What the task requires –
Pick up the December 2016 journal tribute to Josephine Ferrara Schifferle, shown below, and continue it from its last line.

Photo Credit: Jennie Anne Benigas
 

 


JUDY'S JOURNAL

December 2016

“…a real sadness lay in the fact that she did not have a high school diploma.”

 

 

Tribute to Josephine Ferrara Schifferle (1916-1989)

Dear Reader,

December 14th is the 100th anniversary of my mother’s birth. This blog is dedicated to her memory. While I could write pages about her and the many wonderful qualities she possessed, I tell one story about her.
She came of age during the Great Depression, and her father and younger brother could not find work. She found a job, but had to leave high school one semester shy of earning her diploma. Her work in a factory kept food on the table and paid the rent.

She quietly related those sketchy details to me, but a real sadness lay in the fact that she did not have a high school diploma. She and my immigrant grandfather would lecture my brothers, my sister and me: “You’ve got to get your education.”

When she passed away, I found a 1939 newspaper clipping among her things. After reproducing it, I made the collage, “My Mother Sewing.” My reciprocally-inspired poem “purchased at the Provincetown Public Library yard sale” was written after returning home from a visit there (A Brush with Words, Autumn Light Press, 2013).


“My Mother Sewing,” 2003, collage, 24” by 18”


 

purchased at the Provincetown Public Library yard sale
(Women at Work: 153 Photographs by Lewis W. Hine,
edited by Jonathan L. Doherty, New York 1981)

its cover gradually giving up, shrugging off

the photograph of a dark-haired woman

sitting at a machine, head tipped toward its jaws

of black enamel, made me want to spend the fifty cents,

to save this paperback so I could find someone

who looked the way my mother did

posing for the photographer at her Singer

made me go home and find the 1939 clipping,

my mother’s picture in The Courier Express

third in a line of four showing “Busy Hands in Buffalo”

Entries supplied –
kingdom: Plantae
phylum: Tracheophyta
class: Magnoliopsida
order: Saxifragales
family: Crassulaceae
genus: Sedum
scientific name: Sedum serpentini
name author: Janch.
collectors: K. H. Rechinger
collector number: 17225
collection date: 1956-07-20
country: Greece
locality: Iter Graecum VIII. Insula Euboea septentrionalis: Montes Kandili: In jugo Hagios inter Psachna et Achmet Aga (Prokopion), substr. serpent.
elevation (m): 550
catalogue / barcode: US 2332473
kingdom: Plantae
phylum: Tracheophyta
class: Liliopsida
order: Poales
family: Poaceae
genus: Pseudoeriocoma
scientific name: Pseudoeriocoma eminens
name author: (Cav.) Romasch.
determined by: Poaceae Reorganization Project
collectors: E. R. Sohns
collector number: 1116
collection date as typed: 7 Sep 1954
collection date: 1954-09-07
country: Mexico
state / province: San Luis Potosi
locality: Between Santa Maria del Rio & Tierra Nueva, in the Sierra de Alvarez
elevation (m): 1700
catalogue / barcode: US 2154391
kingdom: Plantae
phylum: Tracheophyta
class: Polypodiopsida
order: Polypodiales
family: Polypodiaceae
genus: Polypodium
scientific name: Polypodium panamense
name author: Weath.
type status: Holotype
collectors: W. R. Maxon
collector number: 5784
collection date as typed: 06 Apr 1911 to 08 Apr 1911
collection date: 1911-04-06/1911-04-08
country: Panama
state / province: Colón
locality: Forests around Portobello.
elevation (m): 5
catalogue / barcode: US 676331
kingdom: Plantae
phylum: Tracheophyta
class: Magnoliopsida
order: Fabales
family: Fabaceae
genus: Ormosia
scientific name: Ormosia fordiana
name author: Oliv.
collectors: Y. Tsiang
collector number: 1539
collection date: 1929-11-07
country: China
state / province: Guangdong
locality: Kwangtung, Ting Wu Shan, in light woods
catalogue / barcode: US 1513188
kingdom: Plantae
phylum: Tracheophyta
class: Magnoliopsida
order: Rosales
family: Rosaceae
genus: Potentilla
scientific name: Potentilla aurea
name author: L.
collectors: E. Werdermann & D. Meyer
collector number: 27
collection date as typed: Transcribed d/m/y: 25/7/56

Result of this task –
at the Bernard Dress Manufacturing Company

made me remember our sewing machine

and one pink organza dress

lurking among the others she made for me,

the ones I never asked for because I wanted

store-bought, except that time when I knew

there wasn’t money for my graduation dress, and so

to do her a favor, I bought three patterns to show her

the neckline from one, sleeves from the second,

and skirt and bodice from the third


made me remember the way the light went out

in her eyes when I asked, Can you do this?

I knew that she would wail and cry as the needle

bound up on a seam, while undigested cloth

came back into her hands

made me read the clipping again, perky report

cheering on some 400 workers who

turn out 24,000 dresses each week

made me see my mother, at her 12-needle machine

feeding it cloth to gather, trim and shear,

made me finally understand

the cost of organza, wretched and pink



My mother, a woman who never learned to drive, would no doubt find the blogosphere an amazing development in literacy. And I hope she would be delighted that I told you about this part of her life.

Happy 100th Birthday, Ma.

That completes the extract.